Saturday, January 3, 2015

Petty Gods: Three Old Stories of Followers of the Jale God

Three Old Stories of Followers of the Jale God


Hildagrum the Blindress

Hildagrum resisted the Jale God in various guises. One time, she saw ten bandits being transported to the gallows in a cart. Instead of lamenting their wickedness, they acted like animals, hooting and hollering and jumping about. Although no one else saw anything out of the ordinary when they glanced at the criminals, Hildagrum saw a multitude of spirits and devils prodding and poking the men, making them curse and blasphemy. Having compassion for the men, Hildagrum climbed into the cart beside them, stabbed each one six times through both eyes, and spat in the wounds. In this way, the Jale God gained twenty new eyes to look out upon the world.


Nurvoc
Nurvoc, a devout man of great piety, was an elementalist and master of a great landholding. Earth, wind, fire, and water were subject to him; he drove away plaguing spirits, unmuted dumb tongues, restored health to the putrid, and, on occasion and for the right price, resurrected the dead. He could walk on water, sleep on flames, and subsist on nothing but damp dirt for months at a time. Once, he was riding in a horse of flame, sweeping through the air above a city when he chanced to look down at the streets below him. The streets were broiling with devils and demons and spirits fighting among themselves, battling for control of various city boroughs.
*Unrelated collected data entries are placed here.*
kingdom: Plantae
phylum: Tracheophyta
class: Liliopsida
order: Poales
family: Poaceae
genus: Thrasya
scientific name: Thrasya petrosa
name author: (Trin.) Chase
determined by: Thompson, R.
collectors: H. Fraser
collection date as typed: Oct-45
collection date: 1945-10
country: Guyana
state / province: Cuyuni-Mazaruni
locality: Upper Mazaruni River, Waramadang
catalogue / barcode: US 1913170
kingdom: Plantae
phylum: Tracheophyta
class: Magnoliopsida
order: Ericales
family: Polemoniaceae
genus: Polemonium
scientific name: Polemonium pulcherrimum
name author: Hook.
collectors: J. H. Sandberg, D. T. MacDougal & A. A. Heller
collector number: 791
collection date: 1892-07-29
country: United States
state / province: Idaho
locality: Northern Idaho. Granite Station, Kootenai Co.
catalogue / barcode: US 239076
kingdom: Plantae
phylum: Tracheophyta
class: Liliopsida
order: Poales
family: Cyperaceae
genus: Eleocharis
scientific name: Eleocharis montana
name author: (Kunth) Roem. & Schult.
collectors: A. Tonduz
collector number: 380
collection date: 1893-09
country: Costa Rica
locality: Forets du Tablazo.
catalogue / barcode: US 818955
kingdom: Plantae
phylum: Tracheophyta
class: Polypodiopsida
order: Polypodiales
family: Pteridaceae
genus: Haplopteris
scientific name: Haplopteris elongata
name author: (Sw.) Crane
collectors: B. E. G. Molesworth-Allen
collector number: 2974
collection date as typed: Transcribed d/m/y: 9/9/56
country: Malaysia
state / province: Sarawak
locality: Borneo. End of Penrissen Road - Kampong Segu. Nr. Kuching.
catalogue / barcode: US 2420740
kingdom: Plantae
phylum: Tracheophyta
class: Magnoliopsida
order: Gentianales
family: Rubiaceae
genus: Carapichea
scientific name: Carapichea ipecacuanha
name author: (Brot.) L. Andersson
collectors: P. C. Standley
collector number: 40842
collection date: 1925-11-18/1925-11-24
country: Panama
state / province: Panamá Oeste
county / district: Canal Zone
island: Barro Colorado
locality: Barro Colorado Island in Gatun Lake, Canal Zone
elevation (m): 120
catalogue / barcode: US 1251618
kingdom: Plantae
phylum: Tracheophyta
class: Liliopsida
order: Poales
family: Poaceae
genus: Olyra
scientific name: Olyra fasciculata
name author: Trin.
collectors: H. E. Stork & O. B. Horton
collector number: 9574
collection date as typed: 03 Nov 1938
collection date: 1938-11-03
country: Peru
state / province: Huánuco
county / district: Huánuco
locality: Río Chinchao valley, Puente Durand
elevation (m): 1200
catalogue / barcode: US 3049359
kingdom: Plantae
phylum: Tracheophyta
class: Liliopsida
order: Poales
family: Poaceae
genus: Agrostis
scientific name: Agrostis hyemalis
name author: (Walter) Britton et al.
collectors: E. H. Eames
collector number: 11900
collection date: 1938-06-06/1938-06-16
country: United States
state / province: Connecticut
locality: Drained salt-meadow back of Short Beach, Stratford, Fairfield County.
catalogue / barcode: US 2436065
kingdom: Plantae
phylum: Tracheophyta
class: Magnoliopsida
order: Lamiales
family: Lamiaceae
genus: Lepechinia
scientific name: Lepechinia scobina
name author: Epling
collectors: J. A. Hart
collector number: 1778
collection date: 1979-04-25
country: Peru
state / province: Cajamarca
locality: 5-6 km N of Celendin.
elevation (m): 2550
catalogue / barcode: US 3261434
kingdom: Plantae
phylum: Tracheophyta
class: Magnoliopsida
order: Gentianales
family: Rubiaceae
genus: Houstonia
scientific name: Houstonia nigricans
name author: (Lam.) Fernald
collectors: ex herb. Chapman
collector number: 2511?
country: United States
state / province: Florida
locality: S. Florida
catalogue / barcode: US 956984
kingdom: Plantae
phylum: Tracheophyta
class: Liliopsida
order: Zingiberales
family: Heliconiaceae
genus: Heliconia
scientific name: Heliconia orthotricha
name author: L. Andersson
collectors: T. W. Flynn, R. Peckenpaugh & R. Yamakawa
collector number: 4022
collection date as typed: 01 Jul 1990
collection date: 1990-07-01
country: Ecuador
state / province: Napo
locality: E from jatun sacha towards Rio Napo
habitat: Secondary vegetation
With a loud voice, he invoked the One Name of the Jale God and commanded the factions to settle their dispute and wipe the city from the face of the earth; to this day, nothing will grow in the Fields of Barrensburg.


Fladehem the Reluctant
One day, the Jale God transformed himself into a little barn swallow, which fluttered about Fladehem the Blacksmith and tweeted so sweetly that he was drawn away from his labors at the forge. Fladehem stripped himself of his clothes and threw himself on a hedge of briars and nettles, mangling his body so terribly that streams of blood ran down his body and pooled at his feet. Not to be stopped, the Jale God transformed into a buxom wench and attempted to help Fladehem tend to his wounds; Fladehem pierced through the illusion with a red-hot bar of steel and burned the body in his forge. When a town elder beheld the grinning skull in the forge when he came to collect a pair of hinges for his stable door, Fladehem was strung up in a gibbet for three days and harangued by packs of young boys throwing stones. In despair, he called out to the gods for relief; the Jale God answered in the form of a hawk which disemboweled Fladehem as he hung above the village green. As he died, Fladehem saw through the Jale God's veil once again and laughed, and all heard him proclaim "Iä! Jaash im raa!"